# 7 Volt Molex Adapter auf dauer schlecht für Netzteil und Co.?



## Spaiki (17. Juni 2011)

*7 Volt Molex Adapter auf dauer schlecht für Netzteil und Co.?*

Moin Zusammen,

im Zuge meiner Umrüstung habe ich mich dazu entschlossen auch meine jetztigen Gehäuselüfter zu ersetzen. Leider sind die neuen ein wenig laut sodass ich sie gerne mit 7 Volt betreiben will.

Da man mit einem Molex zu 3-Pin LüfterAdapter durch einfaches Adern tauschen die Spannung ohne Probleme ändern kann, machte ich mich auf die Suche nach einer Anleitung und bin auch schnell fündig geworden.

Dabei habe ich aber teils auch gelesen das das umklemmen sich negativ auf die restlichen Komponten auswirkt, jedoch stand nie eine Begründung dabei warum. Ich bin jetzt auch nicht der Elektrotechniker der weis warum es eventuell Probleme gibt.

-.-.-

Aufgaben:
(A) Fasse den Forumsbeitrag in zwei Sätzen zusammen.
(B) Gib aus dem Forumsbeitrag die Stelle von „# 7 Volt Molex“ bis einschließlich „schnell fündig geworden.“ wortgetreu wieder.
(C) Nenne alle Handlungen, die der Verfasser im Forumsbeitrag mit „ich“ als Subjekt in einer Vergangenheitsform von sich berichtet.

Bereitgestellte Daten:

-.-.-

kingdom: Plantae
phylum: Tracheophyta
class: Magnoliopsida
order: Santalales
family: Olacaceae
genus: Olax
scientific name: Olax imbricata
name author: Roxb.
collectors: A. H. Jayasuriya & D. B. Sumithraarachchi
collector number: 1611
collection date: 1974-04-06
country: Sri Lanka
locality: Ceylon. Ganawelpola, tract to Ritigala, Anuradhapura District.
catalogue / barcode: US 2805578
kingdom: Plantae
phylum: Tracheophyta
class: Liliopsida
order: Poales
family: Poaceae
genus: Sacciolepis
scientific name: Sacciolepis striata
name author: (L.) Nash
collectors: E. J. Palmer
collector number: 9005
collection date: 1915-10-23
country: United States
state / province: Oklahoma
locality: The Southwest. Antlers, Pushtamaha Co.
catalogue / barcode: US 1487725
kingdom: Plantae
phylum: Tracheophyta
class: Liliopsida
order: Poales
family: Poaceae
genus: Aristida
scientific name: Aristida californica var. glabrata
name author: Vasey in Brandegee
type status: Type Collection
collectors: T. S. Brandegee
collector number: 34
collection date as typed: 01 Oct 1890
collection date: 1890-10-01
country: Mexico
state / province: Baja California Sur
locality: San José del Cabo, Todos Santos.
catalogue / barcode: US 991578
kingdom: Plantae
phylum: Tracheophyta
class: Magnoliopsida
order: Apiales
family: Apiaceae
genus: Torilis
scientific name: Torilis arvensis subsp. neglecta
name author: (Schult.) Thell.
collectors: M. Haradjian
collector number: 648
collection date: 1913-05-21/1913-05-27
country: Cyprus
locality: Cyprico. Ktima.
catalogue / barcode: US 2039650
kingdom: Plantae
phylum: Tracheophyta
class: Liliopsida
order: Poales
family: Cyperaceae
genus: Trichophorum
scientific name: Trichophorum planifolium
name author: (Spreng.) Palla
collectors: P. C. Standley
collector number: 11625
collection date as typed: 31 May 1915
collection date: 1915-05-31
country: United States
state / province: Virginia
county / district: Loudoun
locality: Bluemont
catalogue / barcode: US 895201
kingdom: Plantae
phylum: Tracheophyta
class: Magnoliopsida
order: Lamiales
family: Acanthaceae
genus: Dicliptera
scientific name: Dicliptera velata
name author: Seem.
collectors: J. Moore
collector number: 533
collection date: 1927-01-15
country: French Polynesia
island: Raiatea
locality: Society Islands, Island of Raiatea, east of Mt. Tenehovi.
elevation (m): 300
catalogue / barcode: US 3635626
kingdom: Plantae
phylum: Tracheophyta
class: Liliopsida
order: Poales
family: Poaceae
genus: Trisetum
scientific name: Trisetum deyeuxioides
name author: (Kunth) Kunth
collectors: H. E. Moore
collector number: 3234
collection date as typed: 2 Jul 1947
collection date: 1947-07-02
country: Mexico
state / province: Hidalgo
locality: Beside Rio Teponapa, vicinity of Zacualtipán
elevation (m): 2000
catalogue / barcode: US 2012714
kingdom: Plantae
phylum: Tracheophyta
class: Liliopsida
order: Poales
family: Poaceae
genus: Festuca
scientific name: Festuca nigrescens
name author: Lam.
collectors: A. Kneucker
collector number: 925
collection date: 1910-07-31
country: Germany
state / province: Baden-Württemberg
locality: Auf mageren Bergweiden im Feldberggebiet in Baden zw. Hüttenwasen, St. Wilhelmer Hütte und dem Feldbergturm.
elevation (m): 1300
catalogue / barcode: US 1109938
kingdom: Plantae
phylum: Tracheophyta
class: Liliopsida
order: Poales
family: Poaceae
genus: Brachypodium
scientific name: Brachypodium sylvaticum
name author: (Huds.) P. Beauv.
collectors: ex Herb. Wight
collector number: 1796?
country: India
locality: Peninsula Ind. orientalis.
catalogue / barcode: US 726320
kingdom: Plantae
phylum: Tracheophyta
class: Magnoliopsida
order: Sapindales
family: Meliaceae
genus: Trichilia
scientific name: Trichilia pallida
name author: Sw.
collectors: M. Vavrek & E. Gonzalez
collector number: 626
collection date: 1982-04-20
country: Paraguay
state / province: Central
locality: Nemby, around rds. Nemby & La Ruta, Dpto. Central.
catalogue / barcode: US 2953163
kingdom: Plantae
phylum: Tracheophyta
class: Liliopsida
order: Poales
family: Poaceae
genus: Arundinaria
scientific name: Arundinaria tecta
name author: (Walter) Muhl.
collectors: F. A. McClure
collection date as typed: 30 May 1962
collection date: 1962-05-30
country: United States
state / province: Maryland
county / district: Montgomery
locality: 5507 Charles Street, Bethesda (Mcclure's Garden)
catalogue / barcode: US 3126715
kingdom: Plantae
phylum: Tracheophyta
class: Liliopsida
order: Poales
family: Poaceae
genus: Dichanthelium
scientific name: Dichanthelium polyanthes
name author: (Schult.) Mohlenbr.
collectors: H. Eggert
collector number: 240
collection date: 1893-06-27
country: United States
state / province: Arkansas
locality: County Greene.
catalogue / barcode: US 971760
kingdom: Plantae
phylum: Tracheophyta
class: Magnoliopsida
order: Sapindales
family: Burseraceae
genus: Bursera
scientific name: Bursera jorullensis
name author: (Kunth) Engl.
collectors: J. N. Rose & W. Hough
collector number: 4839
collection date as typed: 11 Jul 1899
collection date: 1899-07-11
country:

-.-.-

Vollständige Lösungen:
(A) Der Verfasser will seine neuen, etwas lauten Gehäuselüfter mit 7 Volt betreiben und hat dazu eine Anleitung gefunden, wie man bei einem Molex-zu-3-Pin-Lüfteradapter durch Tauschen der Adern die Spannung ändert. Er hat aber auch gelesen, dass sich dieses Umklemmen negativ auf die übrigen Komponenten auswirken soll, ohne dass je ein Grund dafür genannt wurde.

(B)
# 7 Volt Molex Adapter auf dauer schlecht für Netzteil und Co.?



## Spaiki (17. Juni 2011)

*7 Volt Molex Adapter auf dauer schlecht für Netzteil und Co.?*

Moin Zusammen,

im Zuge meiner Umrüstung habe ich mich dazu entschlossen auch meine jetztigen Gehäuselüfter zu ersetzen. Leider sind die neuen ein wenig laut sodass ich sie gerne mit 7 Volt betreiben will.

Da man mit einem Molex zu 3-Pin LüfterAdapter durch einfaches Adern tauschen die Spannung ohne Probleme ändern kann, machte ich mich auf die Suche nach einer Anleitung und bin auch schnell fündig geworden.

(C)
- habe mich entschlossen, die Gehäuselüfter zu ersetzen
- machte mich auf die Suche nach einer Anleitung
- bin schnell fündig geworden
- habe gelesen, dass das Umklemmen sich negativ auf die restlichen Komponenten auswirkt